The combined_score is multiplied by 1000 to represent a score that range from 0 to 1 (as an integer from 0 to 1000).

Table: network.score_types

field description
score_id internal identifier
score_type the type of the score, see below
score_type name description
1 equiv_nscore neighborhood score, (computed from the inter-gene nucleotide count).
2 equiv_nscore_transferred neighborhood score from other species (via homology).
3 equiv_fscore fusion score (derived from fused proteins in other species).
4 equiv_pscore cooccurence score of the phyletic profile (derived from similar absence/presence patterns of genes).
5 equiv_hscore homology score, the degree of homology of the interactors (trivial and normally not reported in STRING).
6 array_score coexpression score (derived from similar patter of mRNA expression measured by DNA arrays and similar technologies).

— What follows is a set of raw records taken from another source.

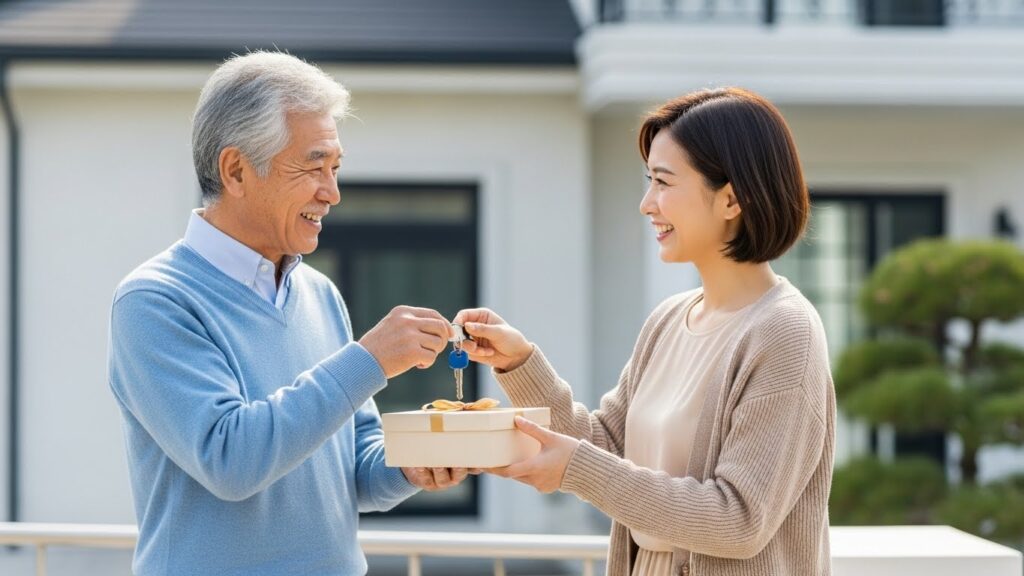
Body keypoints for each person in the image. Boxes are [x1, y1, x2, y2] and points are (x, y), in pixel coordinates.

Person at [108, 51, 468, 576]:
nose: (333, 192)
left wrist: (410, 466)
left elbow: (354, 468)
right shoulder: (154, 301)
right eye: (314, 165)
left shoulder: (319, 293)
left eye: (336, 168)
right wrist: (368, 359)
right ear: (235, 170)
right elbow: (230, 460)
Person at [456, 88, 835, 576]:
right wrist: (519, 363)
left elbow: (740, 520)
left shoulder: (783, 333)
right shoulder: (669, 320)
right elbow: (603, 445)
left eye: (663, 182)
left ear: (732, 199)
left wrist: (577, 467)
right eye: (648, 181)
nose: (646, 204)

7 array_score_transferred coexpression score transferred by homology from other species.
8 experimental_score experimental score (derived from experimental data, such as, affinity chromatography).
9 experimental_score_transferred experimental score transferred by homology from other species.
10 database_score database score (derived from curated data of various databases).
11 database_score_transferred database score transferred by homology from other species.
12 textmining_score textmining score (derived from co-occurring mentioning of gene/protein names in abstracts).
13 textmining_score_transferred textmining score transferred by homology from other species.
14 neighborhood_score raw neighborhood counts for COG mode (deprecated).
15 fusion_score raw fusion score for COG mode (deprecated).
16 cooccurence_score raw cooccurence score for COG mode (deprecated).